Kristin Kozlowski, who lives just a block away from the Tennis House on Calvin Road, voiced her concerns in an email to city officials. She wrote that she and her family know most of their neighbors and enjoy this quiet, peaceful area where they can safely walk and bike.

“A multifamily dwelling is completely inappropriate for this location,” she wrote. “It would take away from the charm of neighborhoods that bring many families, including ourselves, to the Farms. It would significantly increase traffic to the area, which would be a huge concern for our young family, as well as the hundreds of schoolchildren who walk and bike from this area to Brownell and Kerby (Elementary School) each day.”

Kozlowski pointed out that because Grosse Pointe public schools don’t offer bus transportation, the safety of young pedestrians is of particular concern.

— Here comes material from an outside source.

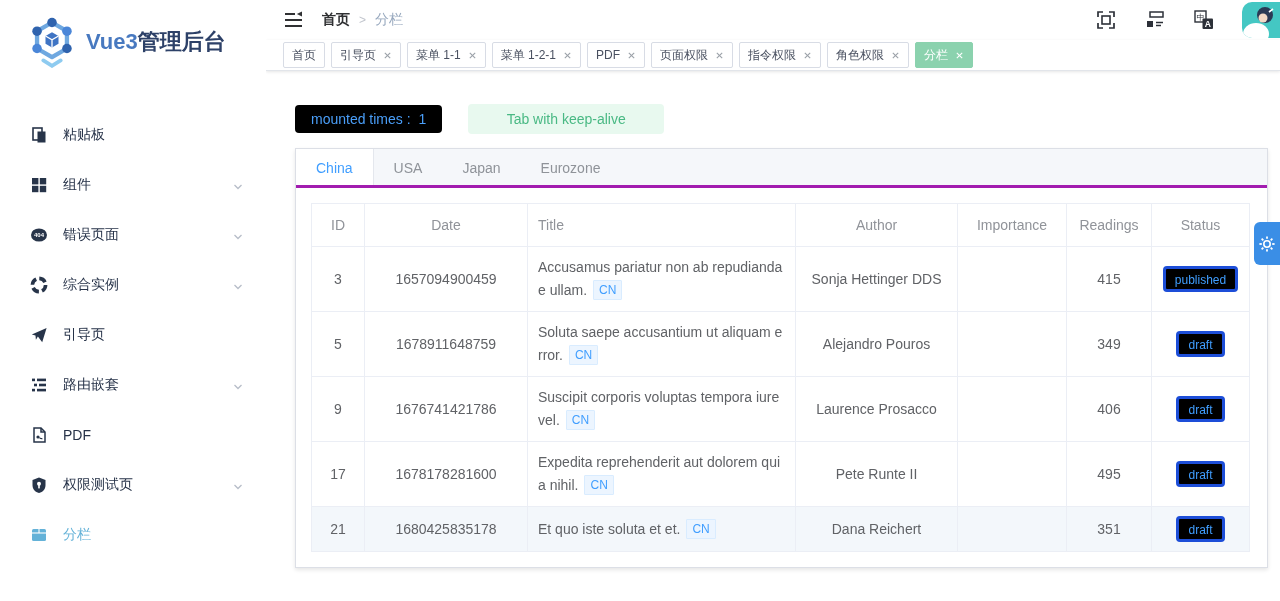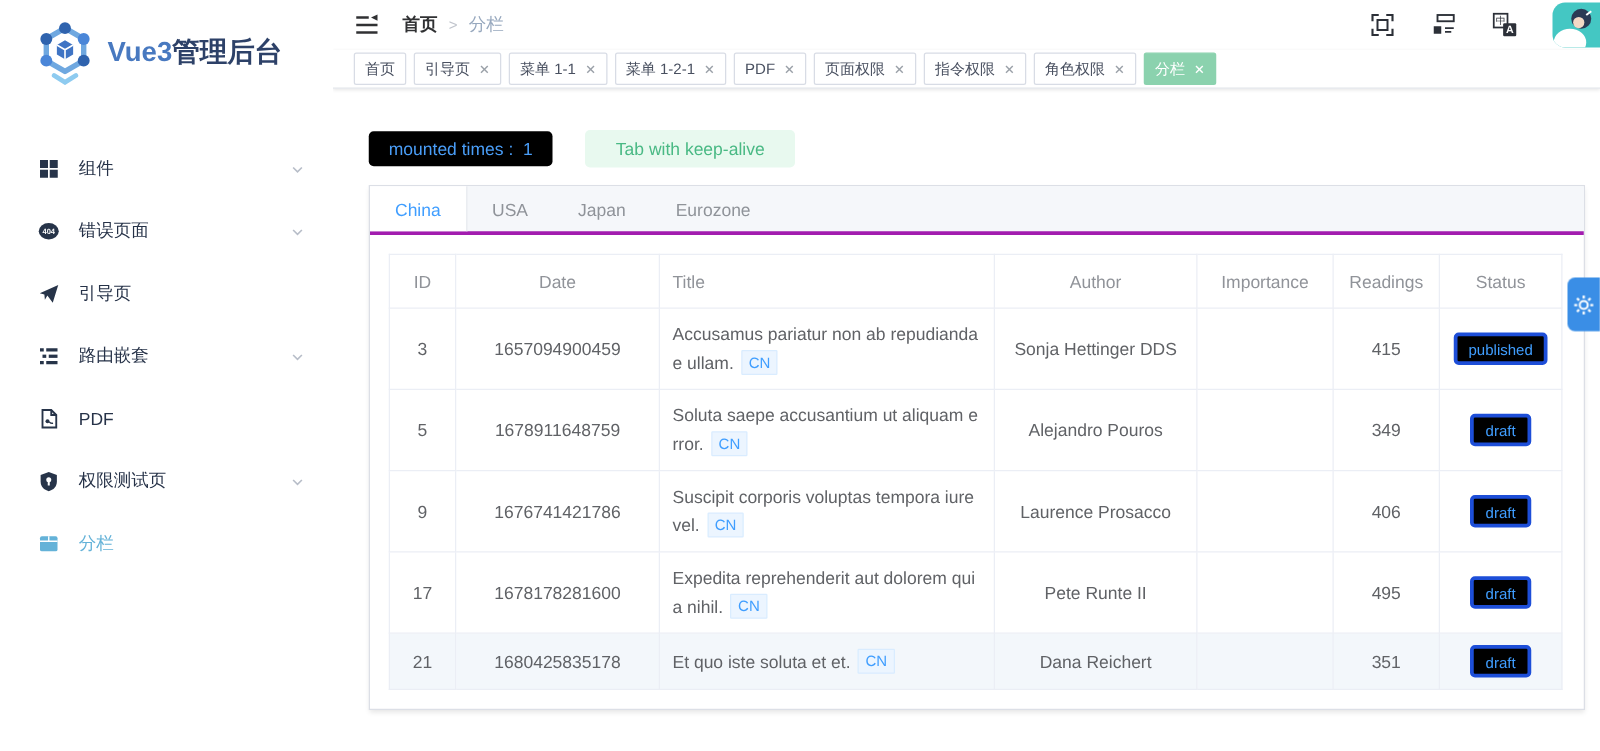"Tab with keep-alive" .badge-keepalive { width: 168px -> 196px }
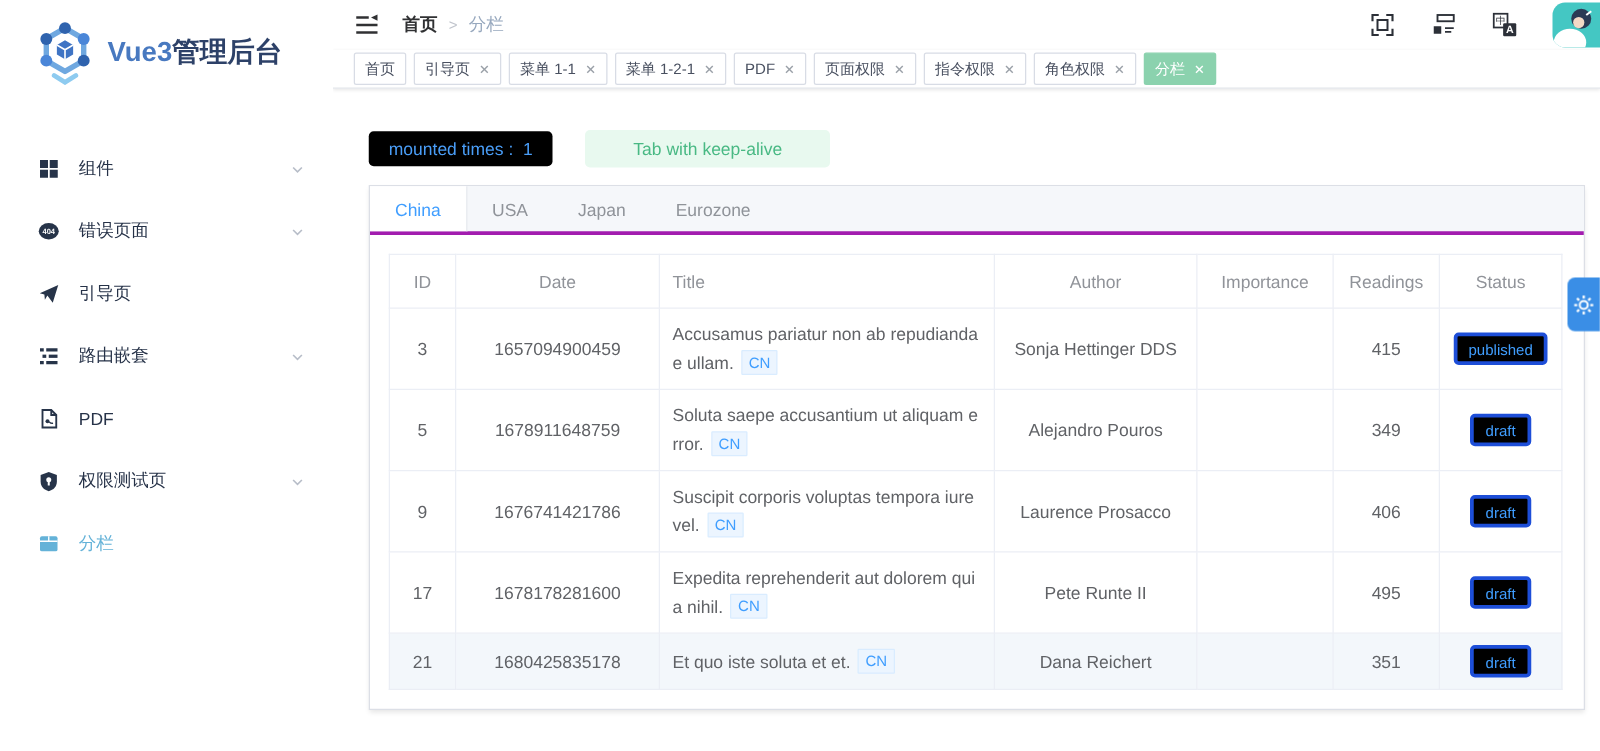"粘贴板" div.menu-item { html: none -> <div> <span> <svg> <rect></rect> <rect></rect> </svg> </span> <span>粘贴板</span> </div> }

As of the May 9 meeting, Farquhar said the city had gotten about 20 written comments about the possible development. He said concerns expressed by residents included worries about traffic flow and congestion, property values, property mix, structural and property density, and Grosse Pointe history, among others.

“We respect them all and we hear them all,” Farquhar said.

City Councilman Louis Theros said any proposed development goes through a particular process before the council votes.

“There’s been as many proposals that have failed as have succeeded,” he told residents. “We’re guided by our ordinances and by what the people want (us) to do.”

Theros said residents will be notified about upcoming public meetings on the proposal, as is required. Farquhar said the city could suggest changes to any proposal submitted by the developer.

“Your concerns are our concerns,” Waldmeir said to residents.

The Farms City Council voted unanimously May 9 in favor of setting a public hearing on the proposal for July 11. For future council agendas or more information, visit the city’s website at www.grossepointefarms.org.